THE DATA Block Start

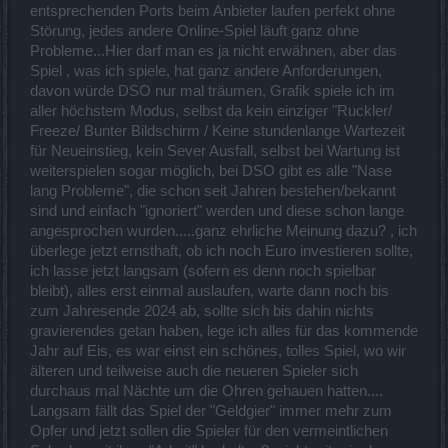
entsprechenden Ports beim Anbieter laufen perfekt ohne
Störung, jedes andere Online-Spiel läuft ganz ohne
Probleme...Hier darf man es ja nicht erwähnen, aber das
Spiel , was ich spiele, hat ganz andere Anforderungen,
davon würde DSO nur mal träumen, Grafik spiele ich im
aller höchstem Modus, selbst da kein einziger "Ruckler/
Freeze/ Bunter Bildschirm / Keine stundenlange Wartezeit
für Neueinstieg, kein Sever Ausfall, selbst bei Wartung ist
weiterspielen sogar möglich, bei DSO gibt es alle "Nase
lang Probleme", die schon seit Jahren bestehen/bekannt
sind und einfach "ignoriert" werden und diese schon lange
angesprochen wurden.....ganz ehrliche Meinung dazu? , ich
überlege jetzt ernsthaft, ob ich noch Euro investieren sollte,
ich lasse jetzt langsam (sofern es denn noch spielbar
bleibt), alles erst einmal auslaufen, warte dann noch bis
zum Jahresende 2024 ab, sollte sich bis dahin nichts
gravierendes getan haben, lege ich alles für das kommende
Jahr auf Eis, es war einst ein schönes, tolles Spiel, wo wir
älteren und teilweise auch die neueren Spieler sich
durchaus mal Nächte um die Ohren gehauen hatten....
Langsam fällt das Spiel der "Geldgier" immer mehr zum
Opfer und jetzt sollen die Spieler für den vermeintlichen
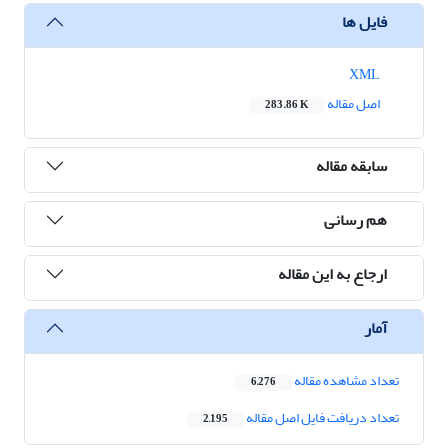
فایل ها
XML
اصل مقاله
283.86 K
سابقه مقاله
هم رسانی
ارجاع به این مقاله
آمار
تعداد مشاهده مقاله
6,276
تعداد دریافت فایل اصل مقاله
2,195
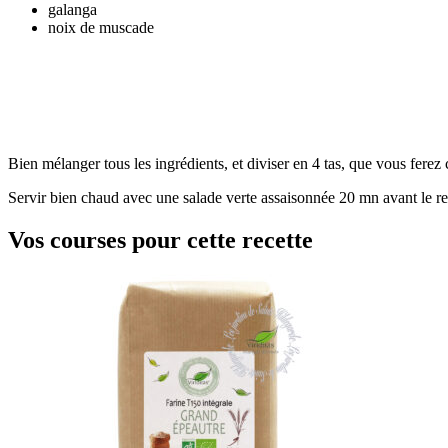
galanga
noix de muscade
Bien mélanger tous les ingrédients, et diviser en 4 tas, que vous ferez
Servir bien chaud avec une salade verte assaisonnée 20 mn avant le re
Vos courses pour cette recette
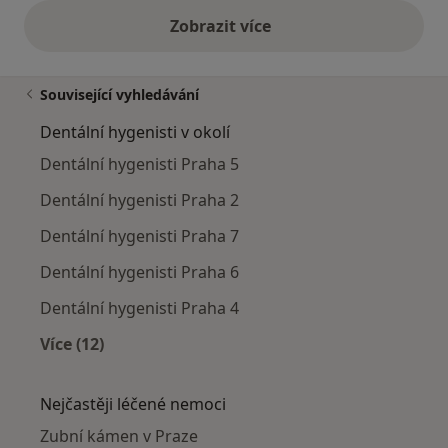
Zobrazit více
výše uvedené názory
Související vyhledávání
Dentální hygenisti v okolí
Dentální hygenisti Praha 5
Dentální hygenisti Praha 2
Dentální hygenisti Praha 7
Dentální hygenisti Praha 6
Dentální hygenisti Praha 4
Více (12)
Více v kategorii: Dentální hygenisti v okolí
Nejčastěji léčené nemoci
Zubní kámen v Praze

THE DATA Block End

ASSIGNED TASK: Lay out the text of the data, from its start through the line containing "zum Jahresende 2024", as a JSON list of strings with one string per line, both ends included. Omit blank lines and leave the pictures out.

TASK RESPONSE:
[
  "entsprechenden Ports beim Anbieter laufen perfekt ohne",
  "Störung, jedes andere Online-Spiel läuft ganz ohne",
  "Probleme...Hier darf man es ja nicht erwähnen, aber das",
  "Spiel , was ich spiele, hat ganz andere Anforderungen,",
  "davon würde DSO nur mal träumen, Grafik spiele ich im",
  "aller höchstem Modus, selbst da kein einziger \"Ruckler/",
  "Freeze/ Bunter Bildschirm / Keine stundenlange Wartezeit",
  "für Neueinstieg, kein Sever Ausfall, selbst bei Wartung ist",
  "weiterspielen sogar möglich, bei DSO gibt es alle \"Nase",
  "lang Probleme\", die schon seit Jahren bestehen/bekannt",
  "sind und einfach \"ignoriert\" werden und diese schon lange",
  "angesprochen wurden.....ganz ehrliche Meinung dazu? , ich",
  "überlege jetzt ernsthaft, ob ich noch Euro investieren sollte,",
  "ich lasse jetzt langsam (sofern es denn noch spielbar",
  "bleibt), alles erst einmal auslaufen, warte dann noch bis",
  "zum Jahresende 2024 ab, sollte sich bis dahin nichts"
]